YOUR INSTRUCTIONS: State, as one number, how many lines in these records hold "біле".
━━━ EXERCISE DATA
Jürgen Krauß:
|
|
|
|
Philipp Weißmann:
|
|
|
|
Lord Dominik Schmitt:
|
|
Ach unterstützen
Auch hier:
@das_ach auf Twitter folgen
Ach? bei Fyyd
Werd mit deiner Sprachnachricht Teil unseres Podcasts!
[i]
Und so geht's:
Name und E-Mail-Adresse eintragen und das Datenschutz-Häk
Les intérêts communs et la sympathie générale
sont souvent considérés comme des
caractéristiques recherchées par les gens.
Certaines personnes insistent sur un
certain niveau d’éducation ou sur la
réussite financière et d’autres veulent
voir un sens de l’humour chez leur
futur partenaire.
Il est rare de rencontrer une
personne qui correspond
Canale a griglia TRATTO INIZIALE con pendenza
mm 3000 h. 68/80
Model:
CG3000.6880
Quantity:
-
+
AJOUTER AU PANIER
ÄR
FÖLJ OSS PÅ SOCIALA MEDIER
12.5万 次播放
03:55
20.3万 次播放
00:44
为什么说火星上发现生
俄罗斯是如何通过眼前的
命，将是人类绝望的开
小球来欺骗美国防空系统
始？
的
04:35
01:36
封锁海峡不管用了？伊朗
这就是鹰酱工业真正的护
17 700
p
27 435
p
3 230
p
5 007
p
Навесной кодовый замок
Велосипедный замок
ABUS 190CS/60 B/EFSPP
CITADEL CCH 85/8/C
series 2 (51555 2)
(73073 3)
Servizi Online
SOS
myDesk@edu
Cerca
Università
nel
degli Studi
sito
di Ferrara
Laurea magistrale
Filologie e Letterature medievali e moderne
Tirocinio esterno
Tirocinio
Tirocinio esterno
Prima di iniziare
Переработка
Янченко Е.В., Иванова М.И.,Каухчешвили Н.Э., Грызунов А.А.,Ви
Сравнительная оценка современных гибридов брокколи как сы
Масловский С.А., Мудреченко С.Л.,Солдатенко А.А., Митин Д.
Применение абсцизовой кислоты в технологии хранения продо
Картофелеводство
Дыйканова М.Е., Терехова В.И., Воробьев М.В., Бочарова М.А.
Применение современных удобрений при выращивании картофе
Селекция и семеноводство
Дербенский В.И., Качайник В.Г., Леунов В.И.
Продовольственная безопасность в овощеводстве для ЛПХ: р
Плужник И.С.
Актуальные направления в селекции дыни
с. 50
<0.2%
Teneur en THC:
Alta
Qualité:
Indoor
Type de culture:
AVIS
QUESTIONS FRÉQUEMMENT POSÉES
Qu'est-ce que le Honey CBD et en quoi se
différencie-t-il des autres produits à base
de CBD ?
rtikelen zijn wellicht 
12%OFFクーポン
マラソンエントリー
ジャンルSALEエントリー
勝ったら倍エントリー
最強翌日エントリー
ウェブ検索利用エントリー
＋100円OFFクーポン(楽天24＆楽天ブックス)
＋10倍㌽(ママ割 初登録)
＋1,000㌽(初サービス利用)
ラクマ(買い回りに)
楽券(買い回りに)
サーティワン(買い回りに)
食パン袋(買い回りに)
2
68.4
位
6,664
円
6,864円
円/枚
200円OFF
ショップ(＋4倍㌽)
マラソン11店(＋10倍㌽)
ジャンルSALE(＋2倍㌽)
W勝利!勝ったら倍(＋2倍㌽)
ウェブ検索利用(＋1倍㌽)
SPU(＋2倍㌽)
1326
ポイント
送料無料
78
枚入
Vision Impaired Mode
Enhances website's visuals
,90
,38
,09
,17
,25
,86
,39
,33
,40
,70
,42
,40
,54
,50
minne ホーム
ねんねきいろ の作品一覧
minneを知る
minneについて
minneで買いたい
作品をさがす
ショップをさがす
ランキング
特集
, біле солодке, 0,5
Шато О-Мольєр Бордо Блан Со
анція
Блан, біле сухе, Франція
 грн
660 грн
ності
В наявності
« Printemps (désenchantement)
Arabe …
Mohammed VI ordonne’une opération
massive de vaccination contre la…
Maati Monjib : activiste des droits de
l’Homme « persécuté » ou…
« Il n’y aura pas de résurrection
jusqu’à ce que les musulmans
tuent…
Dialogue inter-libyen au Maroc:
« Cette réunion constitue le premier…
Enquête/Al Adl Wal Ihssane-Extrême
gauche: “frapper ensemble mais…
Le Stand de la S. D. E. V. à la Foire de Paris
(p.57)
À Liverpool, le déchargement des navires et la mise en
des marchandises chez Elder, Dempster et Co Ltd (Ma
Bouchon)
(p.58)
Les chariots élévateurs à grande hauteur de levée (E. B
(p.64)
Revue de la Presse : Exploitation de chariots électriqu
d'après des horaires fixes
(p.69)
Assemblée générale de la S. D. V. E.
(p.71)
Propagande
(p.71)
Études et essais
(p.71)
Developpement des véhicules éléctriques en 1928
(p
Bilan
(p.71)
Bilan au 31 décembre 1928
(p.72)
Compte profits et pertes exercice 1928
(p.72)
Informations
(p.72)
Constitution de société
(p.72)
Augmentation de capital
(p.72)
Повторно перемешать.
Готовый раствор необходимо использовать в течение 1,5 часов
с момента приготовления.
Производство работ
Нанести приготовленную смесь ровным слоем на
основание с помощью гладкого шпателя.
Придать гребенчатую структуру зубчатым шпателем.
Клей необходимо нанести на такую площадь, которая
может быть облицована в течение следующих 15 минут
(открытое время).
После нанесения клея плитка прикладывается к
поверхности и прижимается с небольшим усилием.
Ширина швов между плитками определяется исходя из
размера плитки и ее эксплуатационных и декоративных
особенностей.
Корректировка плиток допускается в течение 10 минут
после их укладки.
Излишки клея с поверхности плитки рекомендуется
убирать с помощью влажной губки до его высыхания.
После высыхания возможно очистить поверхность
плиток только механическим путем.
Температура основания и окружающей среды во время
━━━━━━
RESPONSE TO THE TASK: 2